Fascinating choice here–in analyzing gender-bias section of summary judgment decision, judge leans heavily on one of the two strongest TIX-related MTD decisions–Marymount (Judge Ellis). pic.twitter.com/htZNvwIzGB
— KC Johnson (@kcjohnson9) July 9, 2019
Evidence that she consented but just didn’t like it
Because the second accuser’s case shows “a genuine dispute of material fact,” Ebinger chose not to analyze Doe’s claims about the first accuser’s case.
Complainant #2 made statements to the investigative team that were left out of the “determination of responsibility,” possibly because they would have complicated its finding that Doe coerced her into intercourse. They included: “I guess I just felt like fine, it’s just sex, but I just didn’t really want to do it,” and “I remember like to a certain extent like being like well I’ll just get this over with.”
Ebinger wrote that the “determination does not analyze, consider, grapple with, or even note” these and other statements. They suggest that the accuser “chose to engage in sexual activity,” yet the determination said she “passively” let him have sex with her.
“One reasonable conclusion” for a jury is that the adjudicator made a “gendered assumption that a woman would not consent to sex she felt was meaningless,” the judge wrote.
Ebinger also cited the determination’s view that a woman would not consent to sex if she ran out of birth control, as did Doe’s second accuser. But the accuser herself didn’t make this connection, instead telling the investigative team that she “asked Doe to wear a condom” because she had run out of birth control.
The determination is missing “evidence incongruous with common stereotypes about the typical behavior of women in sexual encounters,” the judge continued. Ebinger noted the second accuser told Doe he could be “more rough” with her and didn’t have to “take me slowly,” which flouts the stereotype of women as “passive” during sex.

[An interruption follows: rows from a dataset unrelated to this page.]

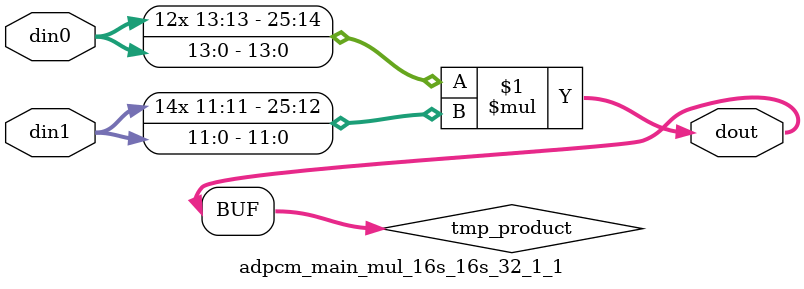
<source format=v>

`timescale 1 ns / 1 ps

  module adpcm_main_mul_16s_16s_32_1_1(din0, din1, dout);
parameter ID = 1;
parameter NUM_STAGE = 0;
parameter din0_WIDTH = 14;
parameter din1_WIDTH = 12;
parameter dout_WIDTH = 26;

input [din0_WIDTH - 1 : 0] din0; 
input [din1_WIDTH - 1 : 0] din1; 
output [dout_WIDTH - 1 : 0] dout;

wire signed [dout_WIDTH - 1 : 0] tmp_product;













assign tmp_product = $signed(din0) * $signed(din1);








assign dout = tmp_product;







endmodule

</source>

Ternus had treated an accused female student differently in a 2015 case involving a same-sex couple. The adjudicator wrote that she believed the accused student “mistakenly thought she was engaging in conduct that would be welcomed by” the accuser. “In contrast, Doe’s actions are not described as mildly” despite the fact he claimed the same thing, Ebinger wrote.
Grinnell failed to convince the judge to throw out breach-of-contract claims that Doe added following its motion for summary judgment. Ebinger said it had “sufficient notice of the grounds” for his claims, namely that it gave him a “disproportionate sanction” in spite of a “flawed process and lack of evidence.”
Doe claimed that by denying him a hearing, Grinnell deprived him of “procedural guarantees” such as cross-examination and the right to present evidence. It also forced him to “prove that the accusations against him were not true,” violating its preponderance standard of evidence.
The college insisted that its “deviations” from written policy – including the lack of participation by then-Dean of Students Sarah Moschenross and extra allowances for the first accuser – were not “material” and thus it “substantially performed” the contract with Doe.
Ebinger again found a “factual dispute” that a jury must resolve: whether the deviations “in the aggregate” made the proceeding unfair and hence breached the contract.